Bihar Chief Minister Nitish Kumar on Saturday said the BJP "will come down to 50 seats" in the 2024 elections "if all Opposition parties fight together". "I am working for that," said Mr Kumar, whose likely national role is driving political conversations ever since he dumped the BJP last month to form a new government with old allies, Tejashwi Yadav's RJD and the Congress. He has so far skirted questions about his ambitions.
His latest call for Opposition unity came in his speech at his party JDU's executive meeting in Patna, where two resolutions were passed: One authorising Nitish Kumar to work for Opposition unity, and the other saying there's an "undeclared emergency" in the country under the BJP.
Mr Kumar, speaking to reporters earlier, confirmed he'll be visiting Delhi to meet with top leaders of other parties for an anti-BJP front. The three-day visit will begin on Monday, news agencies reported.
On five of six JDU MLAs in Manipur having joined the BJP, he said they had visited him in Bihar and were happy over the party ditching the BJP-led NDA. "Just imagine what's happening. How they are breaking off MLAs who won from other parties," he said.
The Manipur switch yesterday led to a round of rhetoric between JDU and BJP.
BJP MP and Nitish Kumar's former deputy, Sushil Kumar Modi last night said the JDU will collapse in Bihar as well.

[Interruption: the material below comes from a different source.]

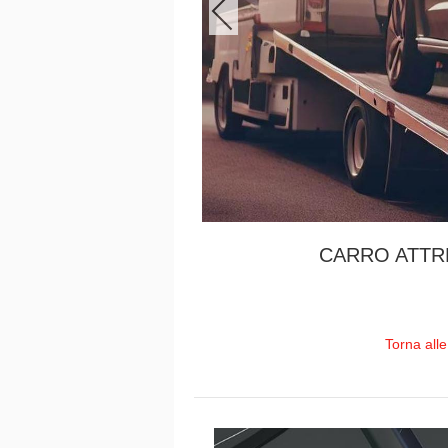
CARRO ATTRE
Torna all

On its national prospects, the senior BJP leader said, "Posters and hoardings do not make anyone the Prime Minister," referring to publicity material at the JDU office that had Nitish Kumar-versus-Narendra Modi analogies in new slogans.
"If a leader only has 5-10 MPs from his party, how can he become the PM?" Sushil Modi told reporters. "Nitish-ji just wants to be in the news. He knows he cannot become even a candidate for PM."
JDU President Rajiv Ranjan Singh 'Lallan' hit back at claims of JDU splintering in Bihar, saying Sushil Modi "should not daydream". He accused the BJP of not adhering to "coalition dharma" in Arunachal Pradesh, where JDU MLAs merged with the ruling party even when they were allies in the NDA.
The Centre's actions in Opposition-ruled states like Maharashtra, Madhya Pradesh, Delhi, and Jharkhand, he said, "show BJP's fear and desperation ahead of the 2024 Lok Sabha polls". Asked if it could happen in Bihar as well, he said there's politics in every vein of the state, thus nothing would happen here. On Manipur, he claimed the MLA's switch was "due to money power".
As for the JDU's fate there now, since five of its six MLAs broke away — more than two thirds — their move did not violate the anti-defection law. In Arunachal Pradesh, six of seven JDU legislators had joined the BJP in 2020; and its lone remaining MLA did so last week.